How to traverse BTree in-order without recursion in iterative style?

Question

I need B-Tree LNR traversal (in-order). I've found an algorithm for B-Tree traversal here. How I can implement it without recursion in iterative way? I've found this question but there is no answer and the code in the question is so unclear and seems incorrect. At least, this is not the LNR and it's not suitable for me. Also I've found a lot of example of simple binary tree traversal but I need exactly B-Tree.

I use Rust but I'll be happy to see answer in any language or pseudocode.

Answer 1

Though a stack/recursion is efficient, it takes O(log n) space. This is complex if one wants to have two or more iterators at the same time, (in the heap, at least.) An alternative is to make it take O(1) space at the cost of time, provided one has unique entries (strictly monotonic.) In pseudo-code:

iterator { tree root; { node; height; idx; } pos; };

boolean pin(iterator it) {
    if(!it.root) return false;
    /* Special case: off the left. */
    if(!it.pos.node) it.pos.node = it.root.node,
        it.pos.height = it.root.height, it.pos.idx = 0;
    /* Descend the tree. */
    while(it.pos.height) it.pos.height--,
        it.pos.node = it.pos.node.child[it.pos.idx], it.end.idx = 0;
    if(it.end.idx < it.end.node.size) return true; /* Likely. */
    if(!it->end.node->size) return false;
    /* Go down the tree again and note the next. */
    next.node = 0, x = it.pos.node.x[it.pos.node.size - 1];
    for(s = it.root; s.height; s.node = s.node.child[a0], s.height--) {
        a1 = s.node.size; a0 = 0;
        while(a0 < a1) {
            m = (a0 + a1) / 2;
            if(x > s.node->x[m]) a0 = m + 1; else a1 = m;
        }
        if(a0 < s.node.size)
            next.node = s.node, next.height = s.height, next.idx = a0;
    }
    if(!next.node) return false; /* Off the right. */
    it.pos = next;
    return true; /* Jumped nodes. */
}
iterator begin(tree tree) {
    iterator it;
    it.root = tree.root, it.pos.node = 0;
    return it;
}
entry next(iterator it) {
    return pin(it) ? it.pos.node[it.pos.idx++].to_entry() : null;
}

In the pin function, it takes an out-of-bounds access to the height-zero nodes and restarts from the root. It looks up the last value returned, but keeps a record of the next-key in the the descending nodes. The minimum-height node at which it found a next-key is the logical next-key. If it didn't find any next-key, the iteration is complete. This is slower, O(n log n) to complete the entire iteration, but may be more convenient.

Answer 2

As already mentioned in comments: if you do not want to use recursion -- which would be the way to go -- then you'll have to mimic it using a stack.

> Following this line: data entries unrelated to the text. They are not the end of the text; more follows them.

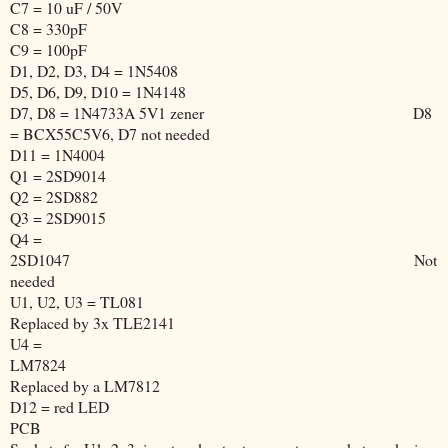
C7 = 10 uF / 50V
C8 = 330pF
C9 = 100pF
D1, D2, D3, D4 = 1N5408
D5, D6, D9, D10 = 1N4148
D7, D8 = 1N4733A 5V1 zener
D8
= BCX55C5V6, D7 not needed
D11 = 1N4004
Q1 = 2SD9014
Q2 = 2SD882
Q3 = 2SD9015
Q4 =
2SD1047
Not
needed
U1, U2, U3 = TL081
Replaced by 3x TLE2141
U4 =
LM7824
Replaced by a LM7812
D12 = red LED
PCB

An entry on that stack would be a pair consisting of:

• a reference to a node, and
• a current index (0...m-1) within that node, where m is the number of branches at that node

As an example, I'll use the following B-tree:

...and use a JSON representation of it:

{
    "keys": [29],
    "children": [{
        "keys": [15, 21],
        "children": [{
            "keys": [11, 12]
        }, {
            "keys": [18, 20]
        }, {
            "keys": [23, 25, 27]
        }]
    }, {
        "keys": [35, 42],
        "children": [{
            "keys": [31, 33]
        }, {
            "keys": [36, 39]
        }, {
            "keys": [45, 47, 50, 55]
        }]
    }]
}

Here is an implementation of an iterate function in JavaScript, which returns an iterator over the keys in LNR order:

function * iterate(node) {
    let stack = []; // stack of [node, child-index] pairs
    
    stack.push([node, 0]);
    while (stack.length > 0) {
        let [node, i] = stack.pop();
        if (!("children" in node)) { // bottom level has no "children" member
            for (let key of node.keys) {
                yield key;
            }
        } else if (i < node.children.length) {
            if (i > 0) {
                yield node.keys[i-1];
            }
            stack.push([node, i+1]);
            stack.push([node.children[i], 0]);
        }
    }
}

// The example B-tree:
const btree = {"keys": [29],"children": [{"keys": [15, 21],"children": [{"keys": [11, 12]}, {"keys": [18, 20]}, {"keys": [23, 25, 27]}]}, {"keys": [35, 42],"children": [{"keys": [31, 33]}, {"keys": [36, 39]}, {"keys": [45, 47, 50, 55]}]}]};

// Consume the iterator and output
console.log(...iterate(btree));